The collaboration will initially focus on building a continuous learning system that connects Lilly’s laboratory experimentation with computational AI models, enabling round-the-clock, AI-assisted research. This scientist-in-the-loop approach is expected to allow experimental data and AI models to continuously inform and improve one another.
The initiative builds on Lilly’s previously announced AI supercomputer and will leverage next-generation Nvidia architectures, including Nvidia Vera Rubin. Lilly's AI factory — described as the most powerful in the pharmaceutical industry — will be used to train large biomedical foundation and frontier models to rapidly identify, optimize, and validate new molecules with exceptional speed and accuracy. "It will also support new and advanced applications in manufacturing, medical imaging, and scientific AI agents," the joint statement added.

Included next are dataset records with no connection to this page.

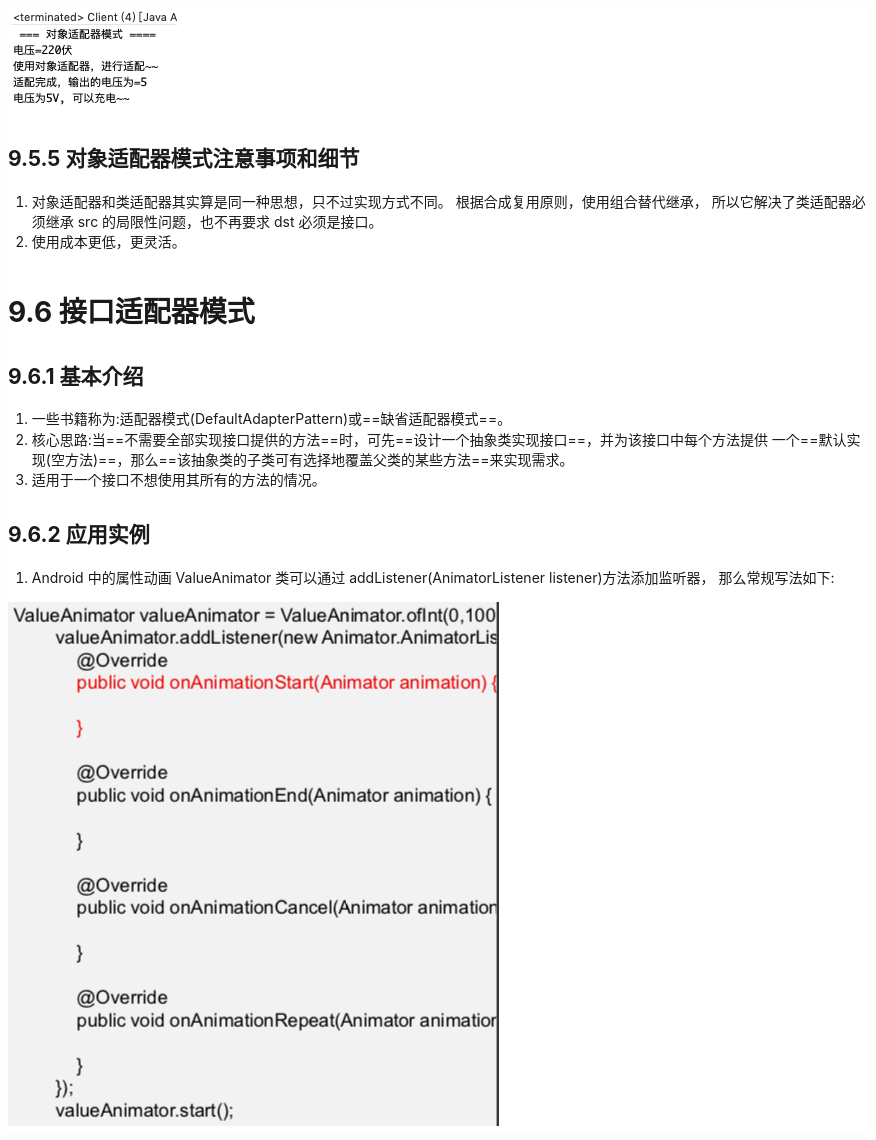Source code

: ![image-20191124220327781](images/image-20191124220327781.png)

## 9.5.5 对象适配器模式注意事项和细节 

1. 对象适配器和类适配器其实算是同一种思想，只不过实现方式不同。 根据合成复用原则，使用组合替代继承， 所以它解决了类适配器必须继承 src 的局限性问题，也不再要求 dst 必须是接口。 
2. 使用成本更低，更灵活。 



# 9.6 接口适配器模式 

## 9.6.1 基本介绍

1. 一些书籍称为:适配器模式(DefaultAdapterPattern)或==缺省适配器模式==。
2. 核心思路:当==不需要全部实现接口提供的方法==时，可先==设计一个抽象类实现接口==，并为该接口中每个方法提供  一个==默认实现(空方法)==，那么==该抽象类的子类可有选择地覆盖父类的某些方法==来实现需求。 
3.  适用于一个接口不想使用其所有的方法的情况。

## 9.6.2 应用实例

1. Android 中的属性动画 ValueAnimator 类可以通过 addListener(AnimatorListener listener)方法添加监听器， 那么常规写法如下: 

![image-20191124221710876](images/image-20191124221710876.png)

Expanding AI Beyond Discovery
Beyond drug discovery, the companies plan to explore the use of AI across clinical development, manufacturing, and commercial operations, including the application of robotics, digital twins, and multimodal AI models. Using Nvidia Omniverse libraries and RTX PRO servers, Lilly aims to create digital replicas (twins) of manufacturing lines to model, stress test, and optimize entire supply chains before making physical changes in the real world.
Supporting the Broader Biotech Ecosystem
The partnership will also support broader biomedical innovation through Nvidia's open-source AI ecosystem and startup programs, as well as Lilly’s TuneLab platform, which provides biotech companies access to select AI models for drug discovery.
"Lilly TuneLab, an AI and machine learning platform, provides biotech companies with access to select Lilly models for drug discovery built on decades of Lilly’s proprietary data. TuneLab will include Nvidia Clara open foundation models for life sciences as part of a future workflow offering," the official release dated January 12, 2026, said.
The co-innovation lab is expected to begin operations in South San Francisco early this year, the companies said.
Leadership Quotes:
“AI is transforming every industry, and its most profound impact will be in life sciences,” said Jensen Huang, founder and CEO of Nvidia. “Nvidia and Lilly are bringing together the best of our industries to invent a new blueprint for drug discovery — one where scientists can explore vast biological and chemical spaces in silico before a single molecule is made.”
“For nearly 150 years, we’ve been working to bring life-changing medicines to patients,” said David A. Ricks, chair and CEO of Lilly. “Combining our volumes of data and scientific knowledge with Nvidia's computational power and model-building expertise could reinvent drug discovery as we know it. By bringing together world-class talent in a startup environment, we’re creating the conditions for breakthroughs that neither company could achieve alone.”